Beside Stevens Point and Plover, there are the manufacturing or railroad villages of Buena Vista, Jordan, Almond, Eau Pleine, McDillville, Springville, and Amherst. The last mentioned is the largest. It is situated on the Wisconsin Central, and a junction is formed in the township with Green Bay & Minnesota railroad. In the population, the Norwegian element predominates.

A good farming county surrounds Amherst. The population of the village is now only about three hundred. The fair grounds of the county agricultural society are located at Amherst. The officers of the society are William V. Flemming, president; H. S. Rood, vice-president; William Loing, treasurer; and A. J. Smith, secretary. The exhibitions are highly credible and well attended.

In the village of Polonia, town of Sharon, the "Polish Felician Order" have erected a substantial stone convent, which accommodates two hundred students, and an elegant church is now being erected; the entire cost of these buildings is fully thirty thousand dollars; the township is settled mainly by Polanders.

GENERAL COUNTY ITEMS

The surface of the county slopes gently to the south, with no mountains of deep valleys; Musquito Bluff, in the western part, is the highest point. Geologically, the county is on the lowest strata of Paleozoic formation, or the Potsdam sandstone; yet the general level is two hundred feet above Lake Michigan.

By the census of 1875, the population numbered 14,857. There are eighty public schools in the county, with an attendance, in 1875, of 3,221. With more than half a million of acres in the county, there were, in 1876, only thirty-two thousand cultivated, exclusive of the grass lands. Originally, the county was an extensive timber-tract, mainly of pine, especially along the rivers, with a few oak openings in the southeast. Hay and cranberry marshes are not uncommon, and tamarack swamps are seen occasionally. The north is still covered with pine forests, and the northeast is quite bluffy. A strip about a mile wide, upon east side of Wisconsin river, is very sandy. On the east, it gradually changes to a fertile yet sandy loan; on the west, it soon becomes richer, with a clay sub-soil. Sandstone quarries of good building material, are found in different parts of the county. Granitic formation of azoic or metamorphic rocks, about in and along the largest rivers.

The people in the county are about one-half Americans. The northeast part of the county is almost wholly Norwegian; the southwest is largely composed of Germans. The floating population comprise a large percentage of the workmen in the winter camps of the pineries. Many Indians continue to make Portage county their home.
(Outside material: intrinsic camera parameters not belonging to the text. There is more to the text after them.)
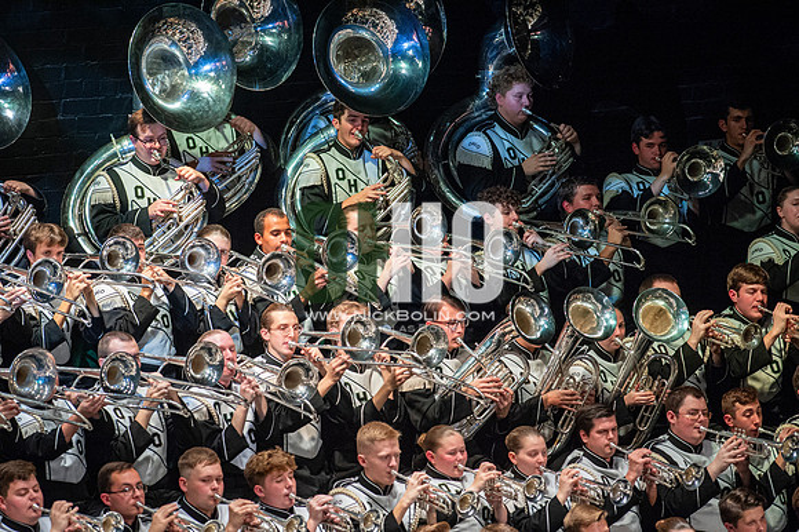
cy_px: 266
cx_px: 400
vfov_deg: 4.6
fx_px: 6654
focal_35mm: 300
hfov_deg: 6.9
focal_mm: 300
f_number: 5.6
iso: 5000
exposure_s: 1/400
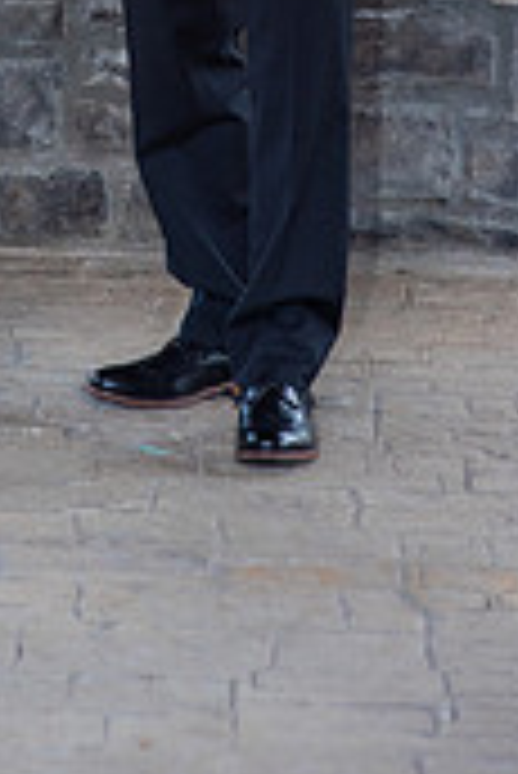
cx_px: -86
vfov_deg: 9.1
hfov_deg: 6.2
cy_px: -230
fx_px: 4782
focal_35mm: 222
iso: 640
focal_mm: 85
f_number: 3.2
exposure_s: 1/125
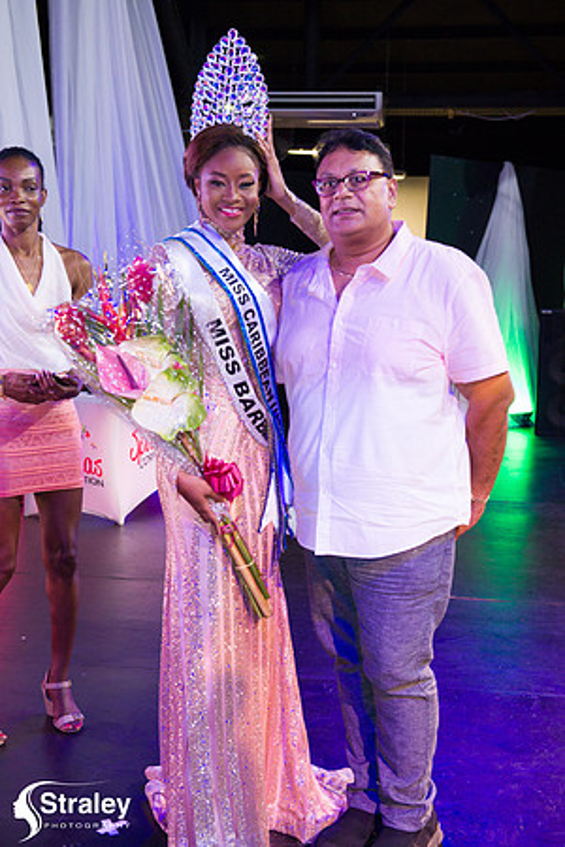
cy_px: 424
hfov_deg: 26.0
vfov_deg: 38.2
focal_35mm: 52
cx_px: 282
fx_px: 1224
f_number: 5
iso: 4000
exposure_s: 1/160
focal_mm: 52
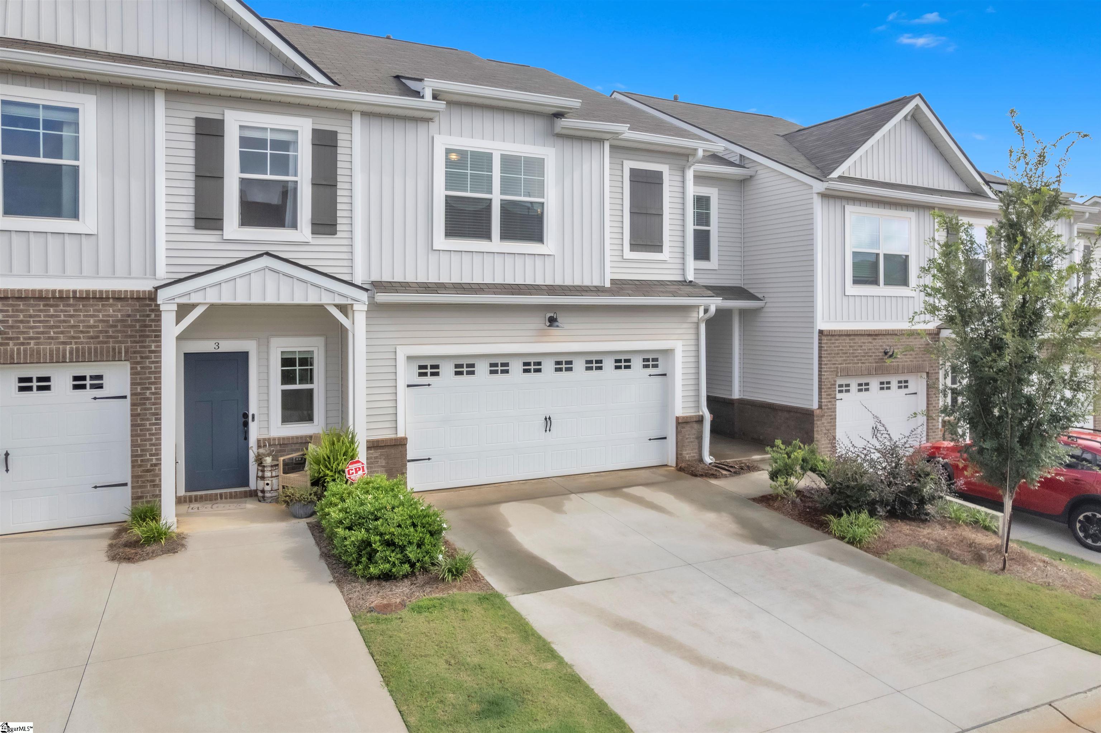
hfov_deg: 78.6
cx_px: 550
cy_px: 366
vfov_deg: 57.2
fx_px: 673
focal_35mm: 22
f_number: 2.8
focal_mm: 8.38
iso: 150
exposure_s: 1/350
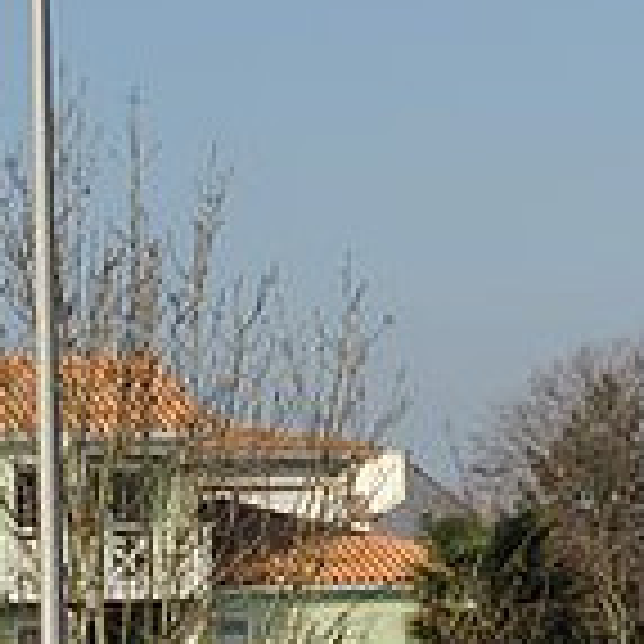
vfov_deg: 8.5
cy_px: 446
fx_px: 4336
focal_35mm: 206
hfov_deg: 8.4
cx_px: 639
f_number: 11
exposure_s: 1/500
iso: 400
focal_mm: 60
A few have settled upon farms, but most still lead a nomadic life, relying for subsistence upon fish, game, and berries of all kinds, which are found in abundance. Farming is remunerative, and must some time become the leading industry in the county. Sufficient wheat and other grain was raised last year in the county to supply the eight flour and feed mills. The farms, at present, are in the eastern and southern sections of the county. These farming communities, together with the "Point," constitute nearly all the permanent population. Hop raising is becoming an important interest in the eastern half of the county. In 1876, there were fully a quarter of a million pounds of hops shipped.
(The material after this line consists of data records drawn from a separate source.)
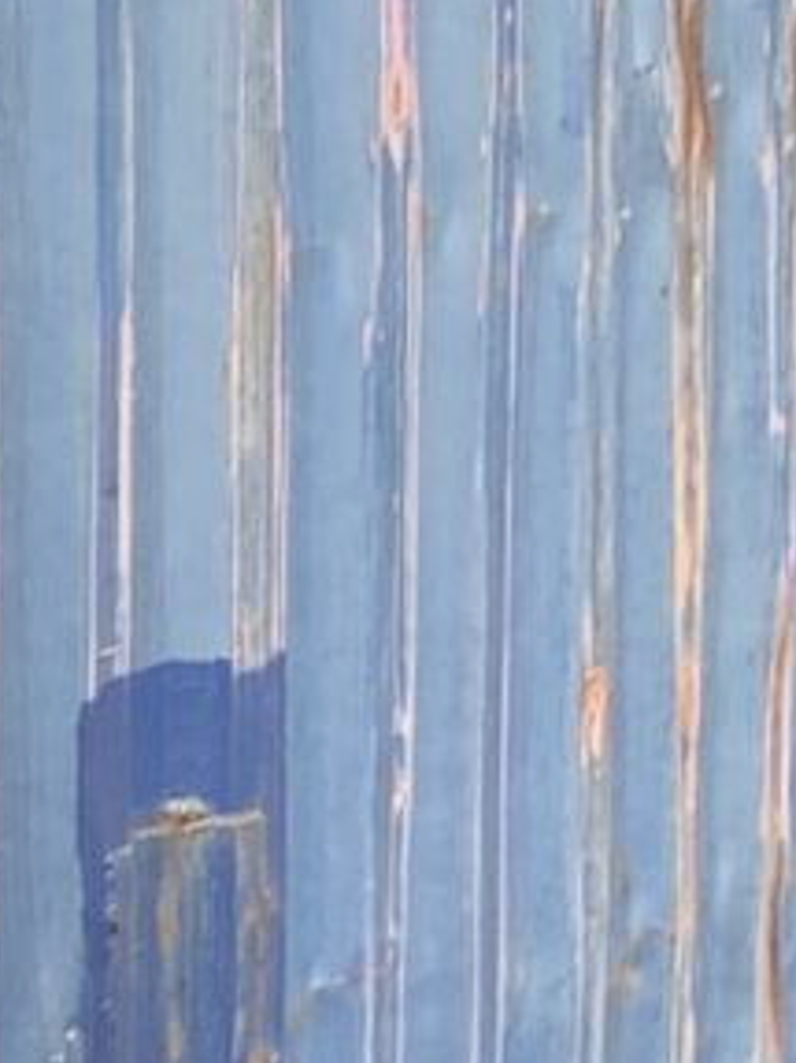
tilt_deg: -5.0
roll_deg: +1.3
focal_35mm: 232
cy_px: 311
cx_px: -1655
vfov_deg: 8.5
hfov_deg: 5.9
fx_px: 7118
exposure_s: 1/435
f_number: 1.8
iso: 25
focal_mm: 4.25
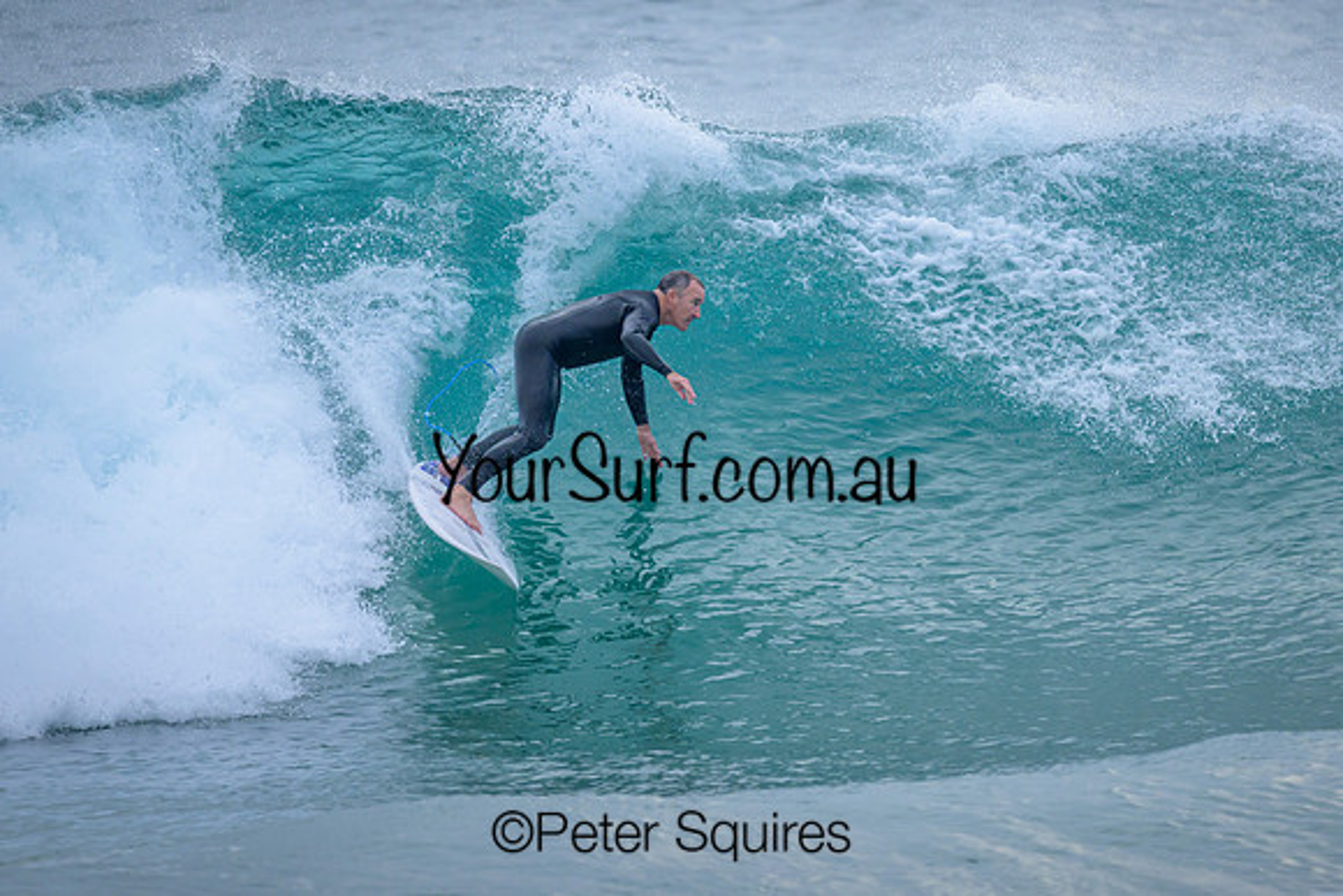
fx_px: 37497
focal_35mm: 1005
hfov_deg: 2.1
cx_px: 763
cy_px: 333
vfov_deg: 1.4
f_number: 6.3
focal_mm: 800
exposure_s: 1/2000
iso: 1000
This county was first settled by seekers after pine lands, and the lumber interest still overshadows all others. There are twenty-four saw-mills in the county, with a capacity for manufacturing 109,250,000 feet of lumber per year. The last season being uncommonly dull, only about 63,000,000 were manufactured. The twenty-one shingle mills of this county have a capacity of 140,000,000, but in 1876 only 51,400,000 were made. The value of all the pine products during the past year, is fully one million dollars, at present low prices.

The hardwood supplies are comparatively untouched. The season of 1877, has been remarkable for the early melting of snow, thereby preventing the transfer of logs from the pinery to the river or mills, and hence greatly diminishing the lumber products.